** START OF TASK MATERIAL **

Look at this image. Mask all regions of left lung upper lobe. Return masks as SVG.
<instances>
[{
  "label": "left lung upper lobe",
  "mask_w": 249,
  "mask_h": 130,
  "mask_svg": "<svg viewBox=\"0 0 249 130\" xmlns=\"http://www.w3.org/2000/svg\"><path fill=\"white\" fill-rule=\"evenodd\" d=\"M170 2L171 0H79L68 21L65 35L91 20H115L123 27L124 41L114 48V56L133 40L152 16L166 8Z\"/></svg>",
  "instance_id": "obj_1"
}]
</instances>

** END OF TASK MATERIAL **

| DIRECTIONS |
Work out how many lines in the listing above contain the string "lung", and reply with only that number.

| RESULT FOR THIS EXERCISE |
2